Wie denkt dat light verse schrijven makkelijk is, heeft een verkeerd beeld. Grosso modo is het een zoeken en puzzelen, een ‘dompteren van de leeuw taal’, zoals Paul Lemmens alias Cees van der Pluijm eens noteerde. Een geslaagd plezierdicht berust op gedegen timmerwerk waarvoor je een flinke gereedschapskist nodig hebt. Rijm en metrum zorgen voor muzikaliteit. In de kist bevinden zich stilistische middelen als ironie, climax, para- en hyperbool etc. Daarnaast bevat de kist vele andere stilistische middelen zoals malapropisme, clou, allusie, neologisme. Al druppelen af en toe nog vrije verzen uit mijn pen: light verse daagt mij veel meer uit. In het literaire landschap vind ik het bovendien een verfrissende en noodzakelijke afwisseling van ernstige, soms zwaarwichtige poëzie.
Een lichtvoetige noot mag in dit serieuze artikel over light verse niet ontbreken. Als slot breng ik graag de welsprekende naam van Piet Pluimers onder jullie aandacht, een dichter die zich veel aantrok van collegae die precies meenden te weten wat wel en niet op de Parnassus thuis hoort.
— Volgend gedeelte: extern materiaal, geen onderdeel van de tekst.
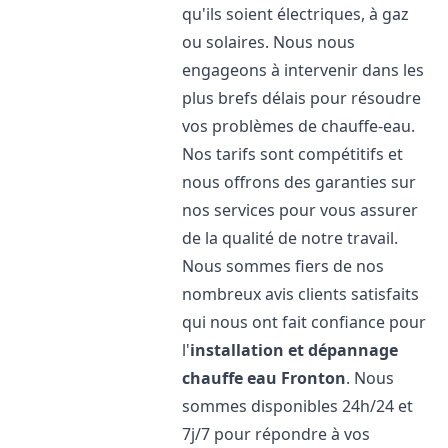
qu'ils soient électriques, à gaz
ou solaires. Nous nous
engageons à intervenir dans les
plus brefs délais pour résoudre
vos problèmes de chauffe-eau.
Nos tarifs sont compétitifs et
nous offrons des garanties sur
nos services pour vous assurer
de la qualité de notre travail.
Nous sommes fiers de nos
nombreux avis clients satisfaits
qui nous ont fait confiance pour
l'
installation et dépannage
chauffe eau
Fronton
. Nous
sommes disponibles 24h/24 et
7j/7 pour répondre à vos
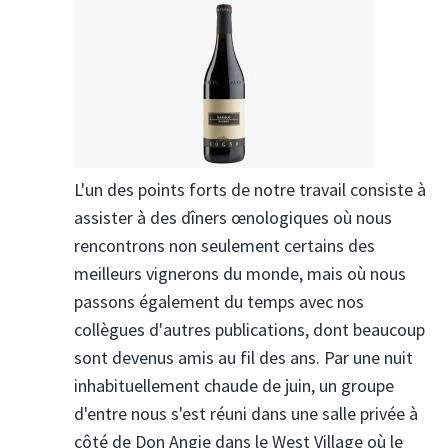
L'un des points forts de notre travail consiste à
assister à des dîners œnologiques où nous
rencontrons non seulement certains des
meilleurs vignerons du monde, mais où nous
passons également du temps avec nos
collègues d'autres publications, dont beaucoup
sont devenus amis au fil des ans. Par une nuit
inhabituellement chaude de juin, un groupe
d'entre nous s'est réuni dans une salle privée à
côté de Don Angie dans le West Village où le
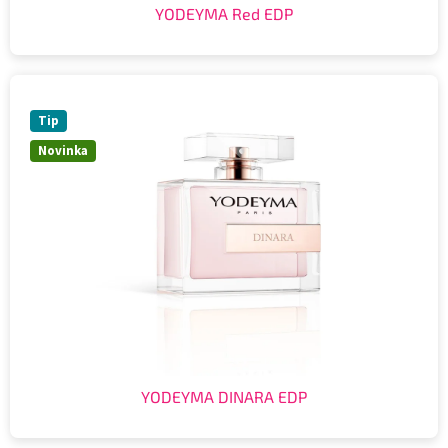
YODEYMA Red EDP
Tip
Novinka
YODEYMA DINARA EDP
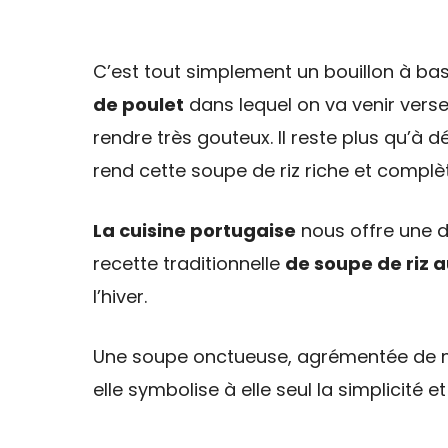
C’est tout simplement un bouillon à ba
de poulet
dans lequel on va venir verser 
rendre très gouteux. Il reste plus qu’à 
rend cette soupe de riz riche et complè
La cuisine portugaise
nous offre une di
recette traditionnelle
de soupe de riz a
l’hiver.
Une soupe onctueuse, agrémentée de mo
elle symbolise à elle seul la simplicité e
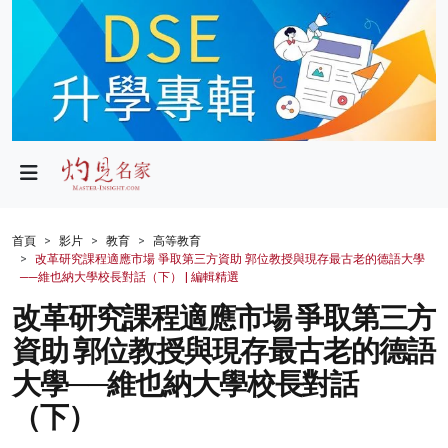
政局
教育
文化
財經
首頁
影片
教育
高等教育
改革研究課程適應市場 爭取第三方資助 郭位教授與現存最古老的德語大學
生活
──維也納大學校長對話（下） | 編輯精選
改革研究課程適應市場 爭取第三方
健康
資助 郭位教授與現存最古老的德語
商業
大學──維也納大學校長對話
科技
（下）
影片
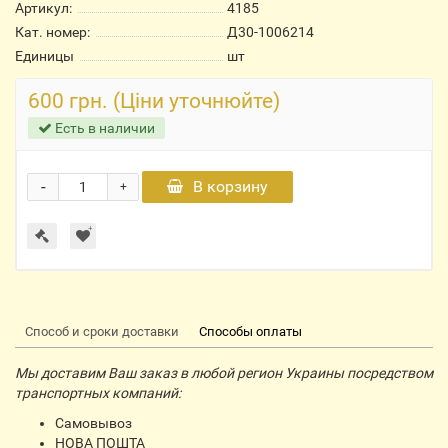
Артикул:
4185
Кат. номер:
Д30-1006214
Единицы
шт
600 грн. (Ціни уточнюйте)
Есть в наличии
-
В корзину
+
Способ и сроки доставки
Способы оплаты
Мы доставим Ваш заказ в любой регион Украины посредством
транспортных компаний:
Самовывоз
НОВА ПОШТА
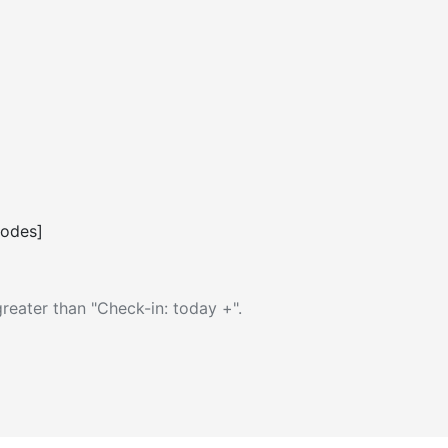
codes]
reater than "Check-in: today +".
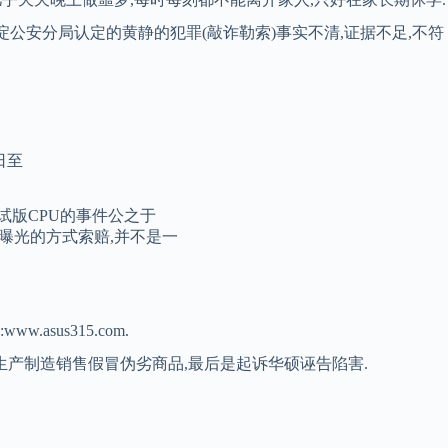
海淀公安分局认定的黄静的犯罪(敲诈勒索)事实不清,证据不足,不符
日至
试版CPU的事件公之于
曝光的方式索赔,并不是一
us315.com.
生产制造销售假冒伪劣商品,最后是起诉华硕诬告陷害.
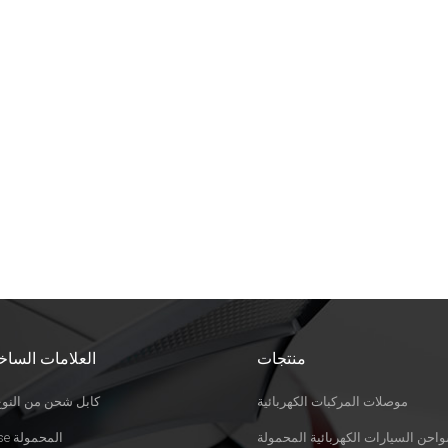
منتجات
العلامات الساخ
موصلات المركبات الكهربائية
كابل شحن من النوع 
احن السيارات الكهربائية المحمولة
Evse المحمولة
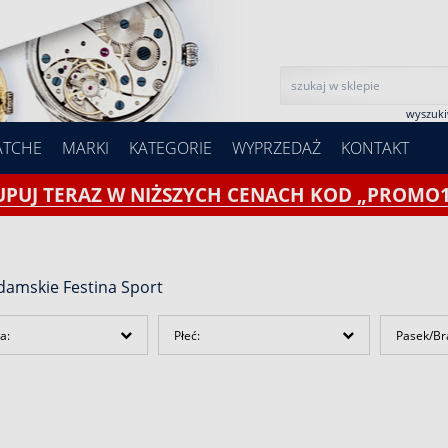
wyszuk
ATCHE
MARKI
KATEGORIE
WYPRZEDAŻ
KONTAKT
UPUJ TERAZ W NIŻSZYCH CENACH KOD „PROMO1
damskie Festina Sport
a:
Płeć:
Pasek/Br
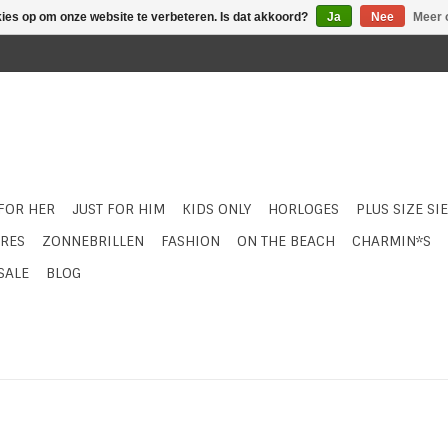
kies op om onze website te verbeteren. Is dat akkoord?
Ja
Nee
Meer 
 FOR HER
JUST FOR HIM
KIDS ONLY
HORLOGES
PLUS SIZE SI
RES
ZONNEBRILLEN
FASHION
ON THE BEACH
CHARMIN*S
SALE
BLOG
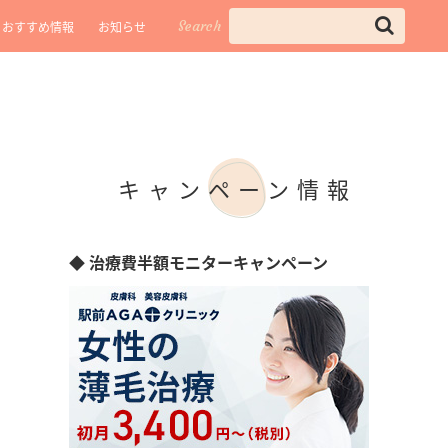
Search
おすすめ情報
お知らせ
キャンペーン情報
◆ 治療費半額モニターキャンペーン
In het gedicht ‘Een dichter’ van de nog steeds enorm geliefde schrijfster Annie Maria Geertruida Schmidt wordt op vermakelijke wijze een tweedeling geschetst. Het dateert van 1957 en staat in Annie’s bundel Huishoudpoëzie. Wat een titel, kom daar anno nu nog maar eens om!
–
Piet Pluimers wou het liefste verzen schrijven
over wat late rozen in de zon.
Hij was een dichter en hij wou het blijven.
Hij schreef sonnetten toen hij pas begon.
–
Het rijmde ook. Maar and’re dichters zeiden:
je mag niet rijmen joh, ‘t is geen gezicht!
Je moet zorgvuldig alle rijm vermijden,
want een gedicht dat rijmt is geen gedicht.
–
En dan dat metrum! Dat is uit de mode.
‘t Mag niet van rál de ral de rál de ral.
Punten en komma’s, jongen, zijn verboden.
En denk erom: geen hoofdletters vooral.
–
En nooit een hele zin. Alleen maar brokken.
En rozen mógen wel een keer, maar dan
slechts in verband met baarmoeders en sokken
en zó dat niemand het begrijpen kan.
–
‘t Is maar een weet, we zeggen ‘t je maar even.
Piet had het spoedig door en hij zei: o.
Hij heeft diezelfde dag een vers geschreven,
zijn eerste echte vers. En dat ging zo:
–
ik drijf spelden van wanhoop
in de huid van je
grutten wezenloos
woezie woezie 17 en
klaan uit je klukhaar versuikeren
bleke bliezen in schedels met spuigaten
vol blauw gehakt
–
En toen zei iedereen: dat is reusachtig!
En Paul Rodenko schreef een heel lang stuk
in ‘Maatstaf’ om te laten zien hoe prachtig
het was. Vooral dat ‘woezie’ en dat ‘kluk’.
–
Alleen Piet Pluimers zelf was niet tevreden.
Hij wou zo graag eens rijmen, want helaas,
hij heeft nu eenmaal ‘t rijm onder z’n leden.
Maar nee, hij mag alleen met Sinterklaas.
–
En hij wou graag één keer een komma zetten.
Ach Piet! Over tien jaren slaat het om!
Dan rijmt men weer. Dan maakt men weer sonnetten.
Dan gaat het weer van póm de róm de róm.